|PIC1|From Cambodia to Texas, September 21 was commemorated with symbolic acts and prayers for peace.
The Odyssey Networks – the largest US coalition of Christian, Jewish and Muslim faith groups that seeks to build understanding through media – launched an online campaign weeks in advance to collect a million prayers for peace.
Meanwhile in Phnom Penh, Cambodia, Buddhist monks and nuns sat to pray for peace during a ceremony for the day.
“Prayer is a powerful thing that can bring the world peace,” said Abdikani Abdi, 19, in a webisode posted in the Peace Video Festival section of the Odyssey Networks website.
Abdi, his younger brother and their widowed mother are refugees from Somalia who were accepted into the US refugee programme and arrived in Kenya in 2007. They were later resettled to Pennsylvania by Church World Service, a Christian relief and development agency that partnered with the Odyssey Networks for the “Million Minutes for Peace” campaign.
September 21 was formally designated by the United Nations in 2001 as the International Day of Peace. Every year since, the United Nations has called for a global ceasefire and non-violence on this day.
The day is usually observed at the UN headquarters with a traditional ceremony in which the secretary-general rings the Peace Bell.

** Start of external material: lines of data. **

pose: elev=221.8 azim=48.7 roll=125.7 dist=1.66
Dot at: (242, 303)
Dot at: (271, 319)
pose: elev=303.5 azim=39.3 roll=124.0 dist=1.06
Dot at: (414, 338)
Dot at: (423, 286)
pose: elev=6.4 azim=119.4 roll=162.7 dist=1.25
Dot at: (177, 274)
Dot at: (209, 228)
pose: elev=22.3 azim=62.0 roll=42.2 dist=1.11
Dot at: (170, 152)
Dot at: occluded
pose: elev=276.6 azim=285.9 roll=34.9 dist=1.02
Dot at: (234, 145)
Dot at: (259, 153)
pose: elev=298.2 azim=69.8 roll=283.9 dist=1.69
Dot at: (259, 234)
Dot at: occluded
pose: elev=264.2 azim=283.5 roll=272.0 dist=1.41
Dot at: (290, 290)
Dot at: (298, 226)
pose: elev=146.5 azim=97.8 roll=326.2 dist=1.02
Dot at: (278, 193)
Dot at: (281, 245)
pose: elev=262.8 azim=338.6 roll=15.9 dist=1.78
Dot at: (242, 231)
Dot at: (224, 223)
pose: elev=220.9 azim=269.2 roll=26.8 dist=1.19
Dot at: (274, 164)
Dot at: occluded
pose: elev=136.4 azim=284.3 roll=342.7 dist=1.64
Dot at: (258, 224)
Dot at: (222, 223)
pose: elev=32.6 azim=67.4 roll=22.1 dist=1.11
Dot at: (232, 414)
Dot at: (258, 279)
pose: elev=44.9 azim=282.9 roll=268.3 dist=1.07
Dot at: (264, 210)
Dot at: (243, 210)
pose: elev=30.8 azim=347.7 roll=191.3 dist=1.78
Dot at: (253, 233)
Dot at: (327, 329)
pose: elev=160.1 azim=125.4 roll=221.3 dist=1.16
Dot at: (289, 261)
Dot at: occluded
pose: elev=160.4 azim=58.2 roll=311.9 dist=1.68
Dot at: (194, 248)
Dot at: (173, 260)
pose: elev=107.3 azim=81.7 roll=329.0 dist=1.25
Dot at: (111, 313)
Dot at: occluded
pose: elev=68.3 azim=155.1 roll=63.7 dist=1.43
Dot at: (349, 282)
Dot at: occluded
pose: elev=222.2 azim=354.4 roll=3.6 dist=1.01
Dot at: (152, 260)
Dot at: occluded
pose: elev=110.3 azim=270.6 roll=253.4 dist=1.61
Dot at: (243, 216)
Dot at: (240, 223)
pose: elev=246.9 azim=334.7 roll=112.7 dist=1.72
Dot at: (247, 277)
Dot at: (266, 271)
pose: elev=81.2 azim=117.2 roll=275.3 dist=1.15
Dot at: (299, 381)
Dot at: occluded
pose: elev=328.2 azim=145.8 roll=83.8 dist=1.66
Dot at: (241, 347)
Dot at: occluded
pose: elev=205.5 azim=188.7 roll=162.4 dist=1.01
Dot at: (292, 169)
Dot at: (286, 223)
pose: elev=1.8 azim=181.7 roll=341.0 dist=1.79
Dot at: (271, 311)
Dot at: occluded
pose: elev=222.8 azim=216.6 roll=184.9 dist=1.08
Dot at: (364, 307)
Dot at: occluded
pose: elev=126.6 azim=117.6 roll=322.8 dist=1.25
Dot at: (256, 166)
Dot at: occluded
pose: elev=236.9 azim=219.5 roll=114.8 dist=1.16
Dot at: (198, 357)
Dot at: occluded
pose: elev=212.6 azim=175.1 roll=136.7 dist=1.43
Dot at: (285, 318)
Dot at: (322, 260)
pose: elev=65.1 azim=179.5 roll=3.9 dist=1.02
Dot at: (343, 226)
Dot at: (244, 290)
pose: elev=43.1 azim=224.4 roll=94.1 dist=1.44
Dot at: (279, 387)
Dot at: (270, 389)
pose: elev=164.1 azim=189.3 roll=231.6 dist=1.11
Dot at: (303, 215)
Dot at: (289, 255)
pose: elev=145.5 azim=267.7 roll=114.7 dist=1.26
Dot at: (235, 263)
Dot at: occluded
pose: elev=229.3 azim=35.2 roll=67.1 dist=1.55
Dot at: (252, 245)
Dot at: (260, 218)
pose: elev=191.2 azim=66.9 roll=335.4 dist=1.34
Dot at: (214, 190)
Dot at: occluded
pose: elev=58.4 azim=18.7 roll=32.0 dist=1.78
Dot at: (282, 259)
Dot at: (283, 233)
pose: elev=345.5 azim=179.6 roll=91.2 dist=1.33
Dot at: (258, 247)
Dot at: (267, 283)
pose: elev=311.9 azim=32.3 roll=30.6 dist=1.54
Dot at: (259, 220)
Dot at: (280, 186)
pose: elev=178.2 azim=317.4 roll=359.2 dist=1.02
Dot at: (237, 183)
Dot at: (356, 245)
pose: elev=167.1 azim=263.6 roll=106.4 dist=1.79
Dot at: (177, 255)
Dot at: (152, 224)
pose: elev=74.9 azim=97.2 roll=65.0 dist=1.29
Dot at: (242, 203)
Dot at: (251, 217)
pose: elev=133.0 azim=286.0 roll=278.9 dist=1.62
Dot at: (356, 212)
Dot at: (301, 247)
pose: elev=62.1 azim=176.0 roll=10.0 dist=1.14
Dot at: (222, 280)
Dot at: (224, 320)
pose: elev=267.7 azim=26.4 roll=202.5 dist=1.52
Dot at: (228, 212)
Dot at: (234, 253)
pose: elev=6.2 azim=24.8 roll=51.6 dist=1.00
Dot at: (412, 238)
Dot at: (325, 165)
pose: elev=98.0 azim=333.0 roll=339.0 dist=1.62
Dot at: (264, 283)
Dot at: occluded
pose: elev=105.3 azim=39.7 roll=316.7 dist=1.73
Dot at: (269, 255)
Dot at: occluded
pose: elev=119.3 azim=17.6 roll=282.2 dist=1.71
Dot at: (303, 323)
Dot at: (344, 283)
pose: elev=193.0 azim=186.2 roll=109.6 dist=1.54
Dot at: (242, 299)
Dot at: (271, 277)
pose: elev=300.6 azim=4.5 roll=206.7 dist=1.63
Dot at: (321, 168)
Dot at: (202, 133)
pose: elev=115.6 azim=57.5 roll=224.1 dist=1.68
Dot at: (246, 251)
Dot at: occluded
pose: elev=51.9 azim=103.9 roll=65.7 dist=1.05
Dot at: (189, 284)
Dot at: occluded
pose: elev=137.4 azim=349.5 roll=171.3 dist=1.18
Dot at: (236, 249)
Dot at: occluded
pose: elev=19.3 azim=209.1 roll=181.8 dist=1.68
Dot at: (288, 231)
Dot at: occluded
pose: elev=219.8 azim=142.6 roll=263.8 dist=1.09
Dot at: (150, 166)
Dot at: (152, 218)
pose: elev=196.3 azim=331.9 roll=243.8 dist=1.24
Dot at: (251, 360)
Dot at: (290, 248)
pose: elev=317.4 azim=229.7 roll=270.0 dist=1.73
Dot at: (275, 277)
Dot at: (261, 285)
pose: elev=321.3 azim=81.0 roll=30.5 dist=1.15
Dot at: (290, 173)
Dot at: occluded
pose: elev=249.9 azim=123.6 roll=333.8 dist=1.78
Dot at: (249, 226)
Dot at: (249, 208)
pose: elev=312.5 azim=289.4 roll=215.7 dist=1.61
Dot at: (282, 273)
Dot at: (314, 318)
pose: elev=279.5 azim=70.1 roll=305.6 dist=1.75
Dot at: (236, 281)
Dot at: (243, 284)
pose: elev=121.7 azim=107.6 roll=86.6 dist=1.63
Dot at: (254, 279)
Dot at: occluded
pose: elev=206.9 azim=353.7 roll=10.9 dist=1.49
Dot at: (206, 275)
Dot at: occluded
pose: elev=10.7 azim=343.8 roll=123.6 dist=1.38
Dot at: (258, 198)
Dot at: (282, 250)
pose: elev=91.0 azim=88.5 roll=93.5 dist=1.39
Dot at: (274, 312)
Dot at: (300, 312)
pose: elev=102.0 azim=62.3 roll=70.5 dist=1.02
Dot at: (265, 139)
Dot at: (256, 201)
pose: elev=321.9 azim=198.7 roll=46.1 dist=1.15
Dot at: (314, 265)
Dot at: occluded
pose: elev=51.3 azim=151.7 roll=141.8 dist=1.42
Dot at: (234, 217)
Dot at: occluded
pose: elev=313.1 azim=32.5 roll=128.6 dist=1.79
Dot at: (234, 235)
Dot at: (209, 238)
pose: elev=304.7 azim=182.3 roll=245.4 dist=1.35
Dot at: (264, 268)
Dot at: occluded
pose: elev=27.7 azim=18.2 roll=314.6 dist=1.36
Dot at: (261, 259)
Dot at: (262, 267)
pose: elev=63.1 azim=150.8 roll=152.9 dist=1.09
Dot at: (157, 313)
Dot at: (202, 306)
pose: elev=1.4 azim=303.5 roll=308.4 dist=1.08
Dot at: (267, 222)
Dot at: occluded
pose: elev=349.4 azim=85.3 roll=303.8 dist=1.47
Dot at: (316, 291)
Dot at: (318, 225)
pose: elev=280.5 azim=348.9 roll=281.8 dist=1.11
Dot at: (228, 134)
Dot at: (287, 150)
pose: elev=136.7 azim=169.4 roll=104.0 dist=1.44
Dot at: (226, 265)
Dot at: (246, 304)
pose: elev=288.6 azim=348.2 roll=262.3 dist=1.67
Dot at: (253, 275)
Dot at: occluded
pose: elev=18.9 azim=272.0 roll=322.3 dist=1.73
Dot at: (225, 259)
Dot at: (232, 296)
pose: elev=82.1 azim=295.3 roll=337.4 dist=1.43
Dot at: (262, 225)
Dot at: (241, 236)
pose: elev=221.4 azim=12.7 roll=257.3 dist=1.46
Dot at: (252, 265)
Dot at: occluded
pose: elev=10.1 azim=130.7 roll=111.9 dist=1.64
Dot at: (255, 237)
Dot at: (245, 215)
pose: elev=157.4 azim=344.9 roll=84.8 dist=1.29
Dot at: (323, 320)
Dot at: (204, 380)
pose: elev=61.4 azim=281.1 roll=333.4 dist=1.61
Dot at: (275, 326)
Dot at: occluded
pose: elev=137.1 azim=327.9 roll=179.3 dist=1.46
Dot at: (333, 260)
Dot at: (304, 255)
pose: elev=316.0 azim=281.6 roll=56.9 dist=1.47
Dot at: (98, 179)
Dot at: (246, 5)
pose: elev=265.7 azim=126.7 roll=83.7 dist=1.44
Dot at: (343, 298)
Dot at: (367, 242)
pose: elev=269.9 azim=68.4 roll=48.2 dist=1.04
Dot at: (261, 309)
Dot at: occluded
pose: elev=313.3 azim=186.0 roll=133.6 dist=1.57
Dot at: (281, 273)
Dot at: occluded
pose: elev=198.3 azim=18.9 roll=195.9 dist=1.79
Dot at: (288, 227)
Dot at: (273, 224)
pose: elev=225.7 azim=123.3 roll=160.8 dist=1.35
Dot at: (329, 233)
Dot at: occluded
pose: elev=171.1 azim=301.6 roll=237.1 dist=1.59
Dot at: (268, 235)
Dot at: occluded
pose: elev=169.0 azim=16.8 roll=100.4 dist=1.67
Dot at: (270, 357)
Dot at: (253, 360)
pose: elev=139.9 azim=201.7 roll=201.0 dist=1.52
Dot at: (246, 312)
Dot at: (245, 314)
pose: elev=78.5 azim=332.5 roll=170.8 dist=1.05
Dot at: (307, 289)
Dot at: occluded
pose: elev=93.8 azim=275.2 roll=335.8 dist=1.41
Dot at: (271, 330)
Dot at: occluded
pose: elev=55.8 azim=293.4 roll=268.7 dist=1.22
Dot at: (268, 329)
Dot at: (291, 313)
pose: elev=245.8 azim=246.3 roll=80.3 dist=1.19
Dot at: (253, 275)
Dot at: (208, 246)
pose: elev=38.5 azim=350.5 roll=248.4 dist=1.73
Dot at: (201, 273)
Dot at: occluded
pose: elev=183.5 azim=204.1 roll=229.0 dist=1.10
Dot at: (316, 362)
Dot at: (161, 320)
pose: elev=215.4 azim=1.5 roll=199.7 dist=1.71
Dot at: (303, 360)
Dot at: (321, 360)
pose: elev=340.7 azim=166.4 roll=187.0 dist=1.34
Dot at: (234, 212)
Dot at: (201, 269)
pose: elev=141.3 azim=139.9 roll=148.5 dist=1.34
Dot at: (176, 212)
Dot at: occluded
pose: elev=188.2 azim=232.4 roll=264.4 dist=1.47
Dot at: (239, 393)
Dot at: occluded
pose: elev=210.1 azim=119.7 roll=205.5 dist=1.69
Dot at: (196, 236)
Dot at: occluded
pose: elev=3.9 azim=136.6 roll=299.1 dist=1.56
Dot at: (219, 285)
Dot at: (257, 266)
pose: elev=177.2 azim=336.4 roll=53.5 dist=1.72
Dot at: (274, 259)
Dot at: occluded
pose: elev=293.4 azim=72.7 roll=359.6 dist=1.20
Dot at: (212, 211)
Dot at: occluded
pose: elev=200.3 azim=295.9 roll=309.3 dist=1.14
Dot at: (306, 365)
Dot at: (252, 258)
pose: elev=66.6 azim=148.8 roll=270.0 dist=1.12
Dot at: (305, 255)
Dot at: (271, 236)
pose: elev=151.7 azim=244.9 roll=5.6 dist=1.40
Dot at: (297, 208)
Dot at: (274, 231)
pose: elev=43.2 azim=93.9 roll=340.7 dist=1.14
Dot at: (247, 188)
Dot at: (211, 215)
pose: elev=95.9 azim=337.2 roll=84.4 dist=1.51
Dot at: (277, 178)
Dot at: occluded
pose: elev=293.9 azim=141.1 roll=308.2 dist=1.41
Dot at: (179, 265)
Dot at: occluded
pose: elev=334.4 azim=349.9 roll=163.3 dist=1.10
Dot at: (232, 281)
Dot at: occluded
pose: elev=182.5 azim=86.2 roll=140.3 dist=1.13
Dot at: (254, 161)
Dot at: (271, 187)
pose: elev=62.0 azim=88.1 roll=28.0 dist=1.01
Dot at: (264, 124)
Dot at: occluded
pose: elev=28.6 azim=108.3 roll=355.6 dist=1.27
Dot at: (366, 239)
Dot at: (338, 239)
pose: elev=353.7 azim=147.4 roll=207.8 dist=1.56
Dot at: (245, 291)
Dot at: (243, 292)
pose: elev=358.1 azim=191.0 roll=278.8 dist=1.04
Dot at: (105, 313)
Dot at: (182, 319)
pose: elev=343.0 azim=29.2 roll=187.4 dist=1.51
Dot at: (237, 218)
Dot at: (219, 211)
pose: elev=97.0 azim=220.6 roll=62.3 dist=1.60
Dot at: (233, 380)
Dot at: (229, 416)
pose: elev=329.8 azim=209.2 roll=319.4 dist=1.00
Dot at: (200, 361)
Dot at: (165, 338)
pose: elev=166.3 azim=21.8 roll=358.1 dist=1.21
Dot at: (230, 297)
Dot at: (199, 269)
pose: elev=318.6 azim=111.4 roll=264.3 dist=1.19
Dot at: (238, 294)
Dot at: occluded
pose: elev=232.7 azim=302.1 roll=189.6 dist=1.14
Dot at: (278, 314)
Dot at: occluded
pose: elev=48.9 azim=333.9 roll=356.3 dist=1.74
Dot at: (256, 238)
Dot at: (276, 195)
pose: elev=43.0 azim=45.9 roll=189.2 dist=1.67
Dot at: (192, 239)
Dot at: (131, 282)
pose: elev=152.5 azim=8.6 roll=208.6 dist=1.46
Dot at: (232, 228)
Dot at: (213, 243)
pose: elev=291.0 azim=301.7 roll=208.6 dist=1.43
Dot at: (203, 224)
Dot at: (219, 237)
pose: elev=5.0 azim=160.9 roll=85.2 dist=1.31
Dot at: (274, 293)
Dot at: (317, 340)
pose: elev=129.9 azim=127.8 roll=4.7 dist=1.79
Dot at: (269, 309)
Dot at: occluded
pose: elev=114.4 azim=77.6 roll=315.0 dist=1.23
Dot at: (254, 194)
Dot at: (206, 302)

This year, UN Secretary-General Ban Ki-moon rang the Peace Bell on Friday because Monday is a public holiday in many regions of the world.
Among this year’s participants were members of The Salvation Army who were called earlier this month by their leader, General Shaw Clifton, to devote the month of September to praying for peace and for the victims of sex trafficking.
“Conflicts between nations and conflicts within nations still claim lives on a daily basis, destroying stability, disrupting education and creating poverty,” Clifton stated in this year’s call to prayer.
Clifton urged Salvationists to pray for peace on the U.N. International Day of Peace on and for victims of sex trafficking on September 27.